After his ordination he went on to earn a Licence in Sacred Scripture from the Pontifical Biblical Institute in Rome. He ended his studies at the Pontifical Urbaniana University earned a doctorate in theology. During the period of study was chosen for a number of years as an educator at the Pontifical Roman Seminary.

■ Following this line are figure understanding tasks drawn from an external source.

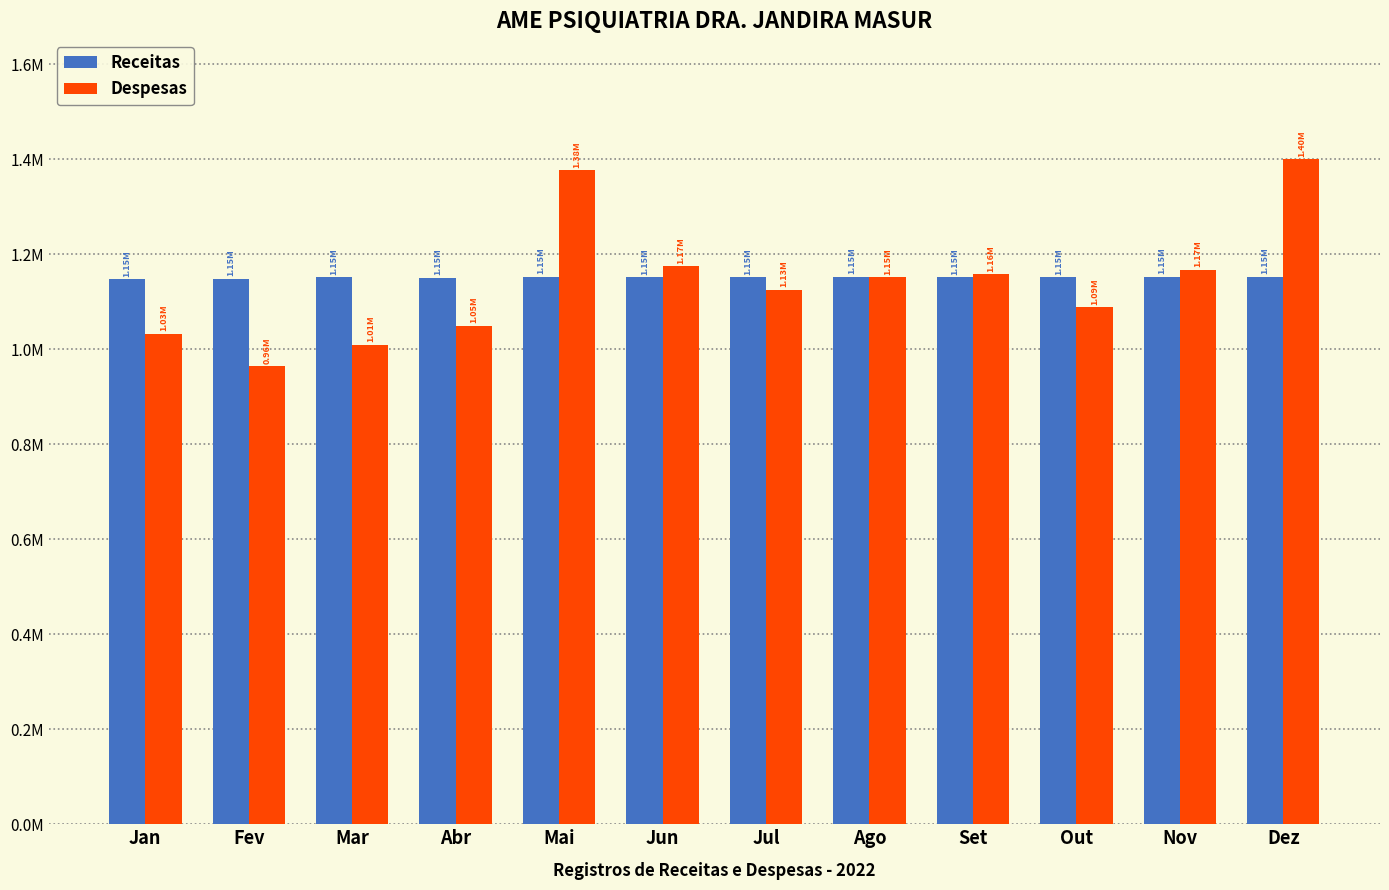

Does the chart contain stacked bars?

No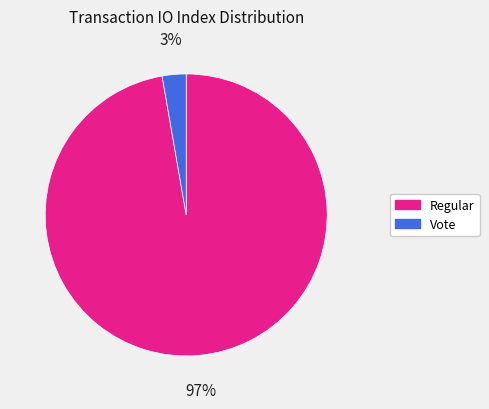

Between Vote and Regular, which is larger?

Regular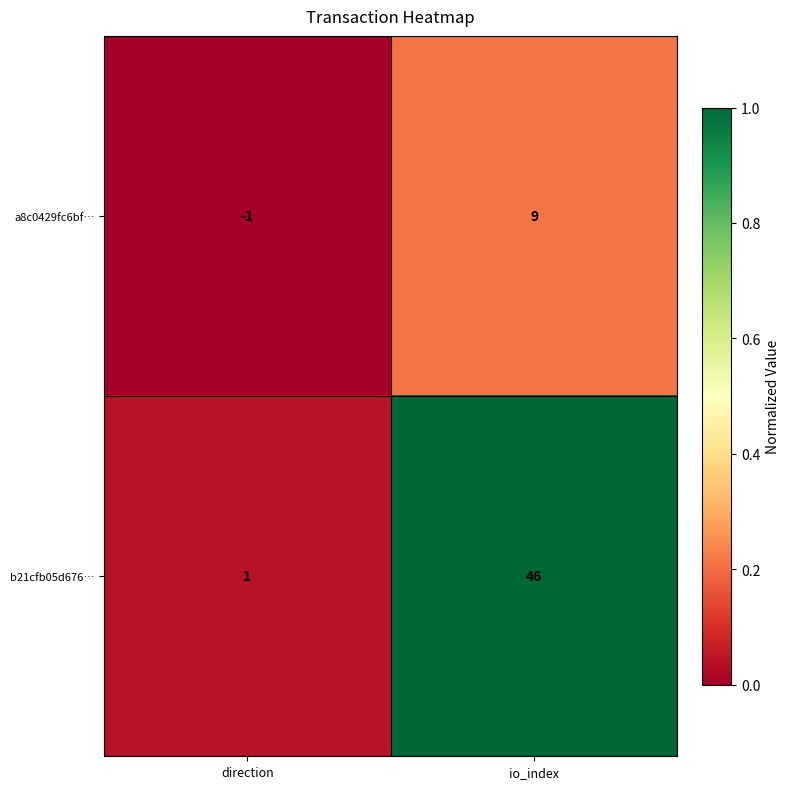

List the series in order of their overall mean, lowest first.

a8c0429fc6bf…, b21cfb05d676…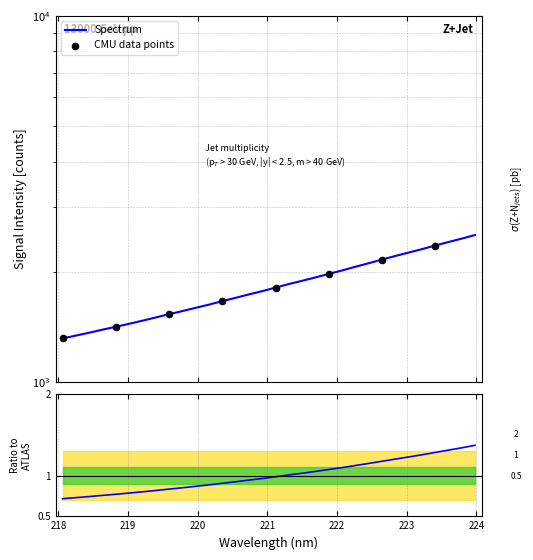

What is the change in value from 218.2508 to 219.7801?

+223.0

After the experience of Assistant Pastor at St. Justin, in September 1988 he was appointed parish priest of St. Michael the Archangel in Citerna (PG). In the diocese has held numerous positions, including that of Director of the Catechetical Office docesano. At the same time is chosen as the religious and biblical counselor for film and multimedia RAI-Italian Radiotelevisone. Since 1988 teaches Exegesis of the Old Testament at the Theological Institute of Assisi. From 2004 to 2012 he was Rector of the Regional Seminary Umbro "Pius XI." On 10 March 2005 he was awarded the title of Chaplain of His Holiness.

From September 2013 until 2014 he was pastor of the parish of San Donato in Trestina. He was ordained a bishop on 13 July 2014.